Keep Asking Questions!(4 votes)

- whats the process of graphing polynomial functions(2 votes)
- Hi lizete g,

This link might help clear your confusion:

https://www.khanacademy.org/math/algebra2/polynomial-functions/graphs-of-polynomials/a/graphs-of-polynomials

Hope that helps!

- JK

#YouCanLearnAnything(6 votes)

## Video transcript

We're asked to graph
the following equation y equals 5x squared
minus 20x plus 15. So let me get my
little scratch pad out. So it's y is equal to 5x
squared minus 20x plus 15. Now there's many
ways to graph this. You can just take three
values for x and figure out what the
corresponding values for y are and just graph
those three points. And three points actually
will determine a parabola. But I want to do something a
little bit more interesting. I want to find the places. So if we imagine our axes. This is my x-axis. That's my y-axis. And this is our curve. So the parabola might
look something like this. I want to first figure out where
does this parabola intersect the x-axis. And as we have already
seen, intersecting the x-axis is the same thing
as saying when it does this when does y equal
0 for this problem? Or another way of
saying it, when does this 5x squared
minus 20x plus 15, when does this equal 0? So I want to figure
out those points. And then I also want to
figure out the point exactly in between, which is the vertex. And if I can graph
those three points then I should be all set with
graphing this parabola. So as I just said,
we're going to try to solve the equation 5x
squared minus 20x plus 15 is equal to 0. Now the first thing
I like to do whenever I see a coefficient out here on
the x squared term that's not a 1, is to see if I can
divide everything by that term to try to simplify
this a little bit. And maybe this will get us
into a factor-able form.
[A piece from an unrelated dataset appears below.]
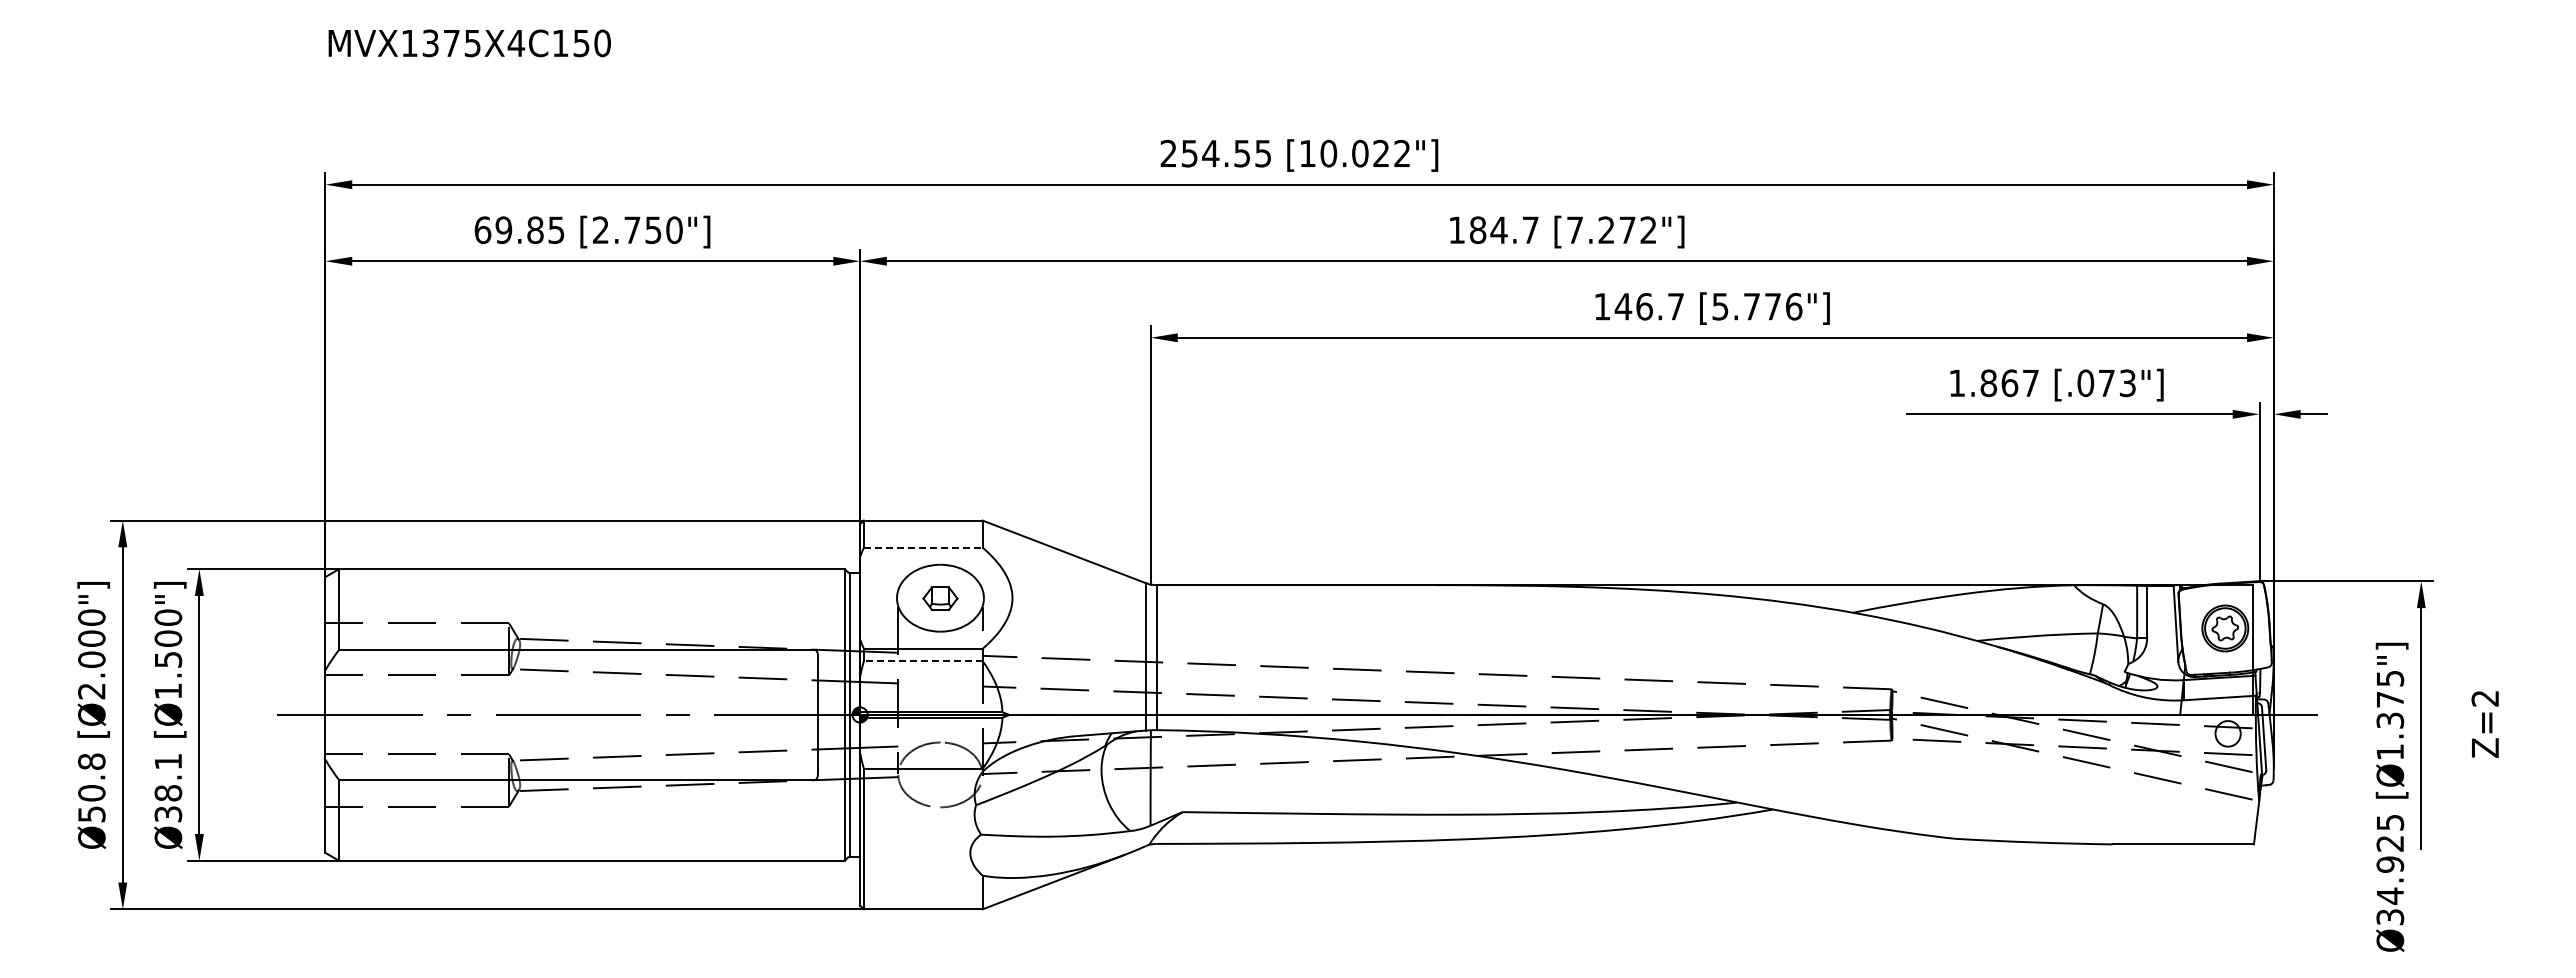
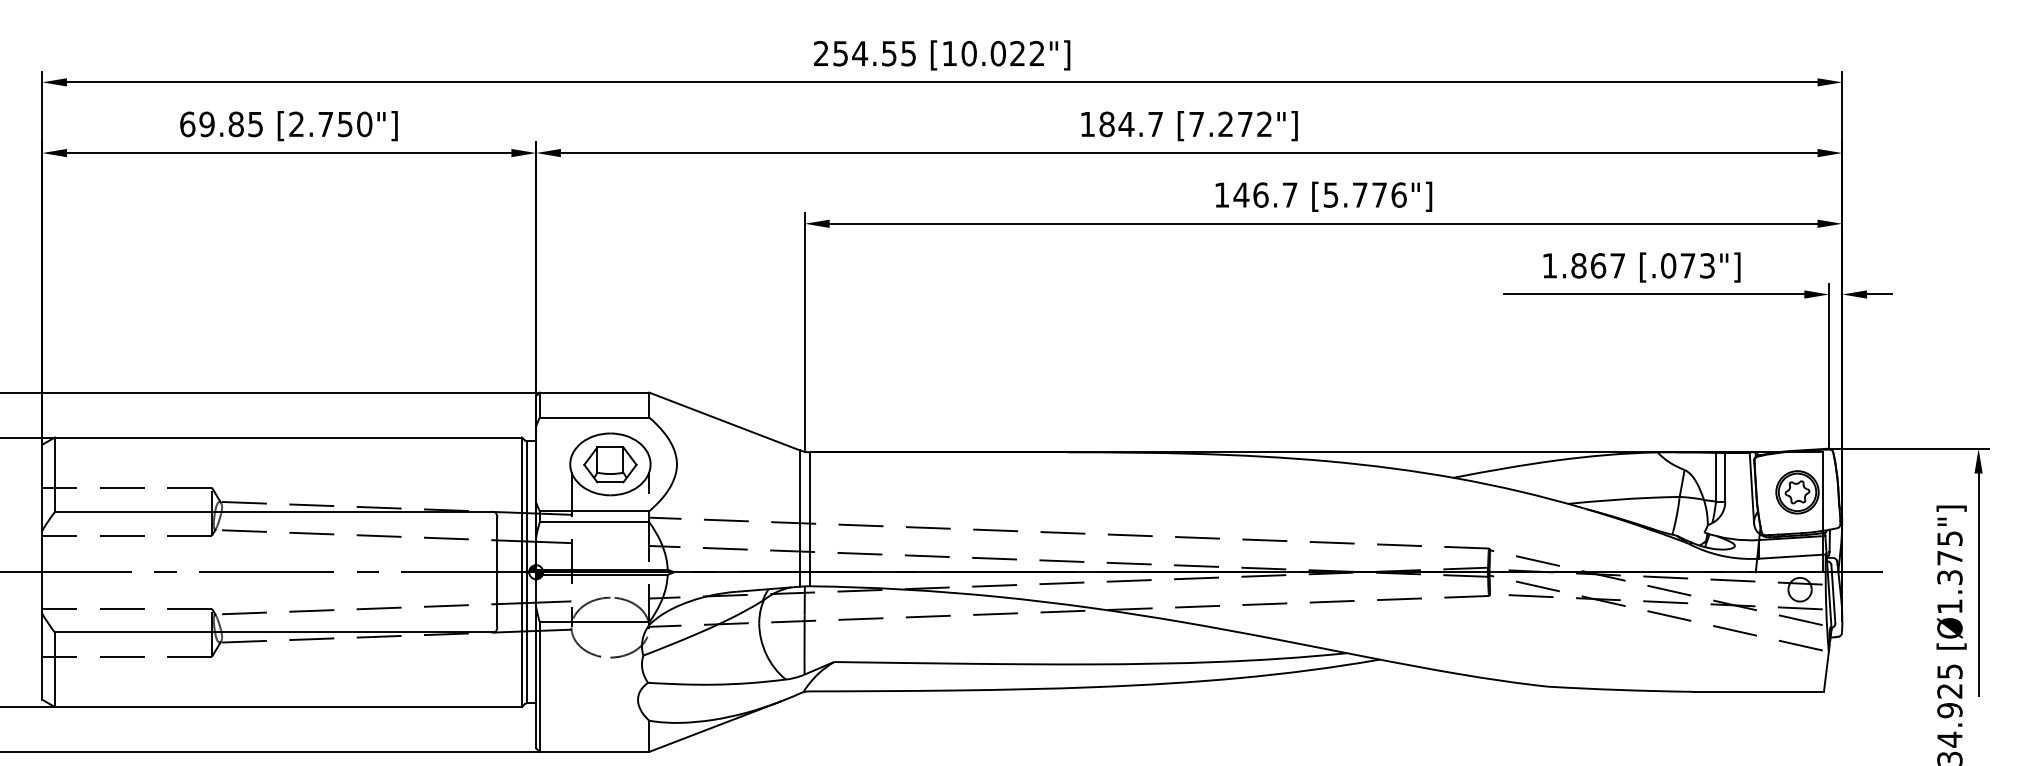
line: (923, 547) -> (594, 417), dashed -> solid
part: (940, 598) -> (610, 464), size x1.67
line: (922, 660) -> (593, 521), dashed -> solid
And it does look like every
term here is divisible by 5. So I will divide by 5. So I'll divide both sides
of this equation by 5. And so that will give
me-- these cancel out and I'm left with x squared
minus 20 over 5 is 4x. Plus 15 over 5 is 3 is
equal to 0 over 5 is just 0. And now we can attempt to
factor this left-hand side. We say are there two numbers
whose product is positive 3? The fact that their
product is positive tells you they both
must be positive. And whose sum is negative
4, which tells you well they both must be negative. If we're getting a
negative sum here. And the one that
probably jumps out of your mind--
and you might want to review the videos
on factoring quadratics if this is not so fresh-- is
a negative 3 and negative 1 seem to work. Negative 3 times negative 1. Negative 3 times
negative 1 is 3. Negative 3 plus negative
1 is negative 4. So this will factor out as
x minus 3 times x minus 1. And on the right-hand
side, we still have that being equal to 0. And now we can think about what
x's will make this expression 0, and if they make
this expression 0, well they're going to
make this expression 0. Which is going to make
this expression equal to 0. And so this will be true if
either one of these is 0. So x minus 3 is equal to 0. Or x minus 1 is equal to 0. This is true, and you can
add 3 to both sides of this. This is true when
x is equal to 3. This is true when
x is equal to 1. So we were able to figure
out these two points right over here. This is x is equal to 1. This is x is equal to 3. So this is the point 1 comma 0. This is the point 3 comma 0. And so the last one
I want to figure out, is this point right
over here, the vertex. Now the vertex always
sits exactly smack dab between the roots,
when you do have roots. Sometimes you might not
intersect the x-axis. So we already know what its
x-coordinate is going to be. It's going to be 2. And now we just have
to substitute back in to figure out its y-coordinate. When x equals 2, y is going to
be equal to 5 times 2 squared minus 20 times 2 plus 15,
which is equal to-- let's see, this is equal to 2 squared is 4. This is 20 minus 40 plus 15. So this is going
to be negative 20 plus 15, which is
equal to negative 5. So this is the point
2 comma negative 5. And so now we can go
back to the exercise and actually plot
these three points. 1 comma 0, 2 comma
negative 5, 3 comma 0. So let's do that. So first I'll do the vertex
at 2 comma negative 5, which is right there. And now we also know
one of the times it intersects the
x-axis is at 1 comma 0. And the other time
is at 3 comma 0. And now we can check our answer. And we got it right.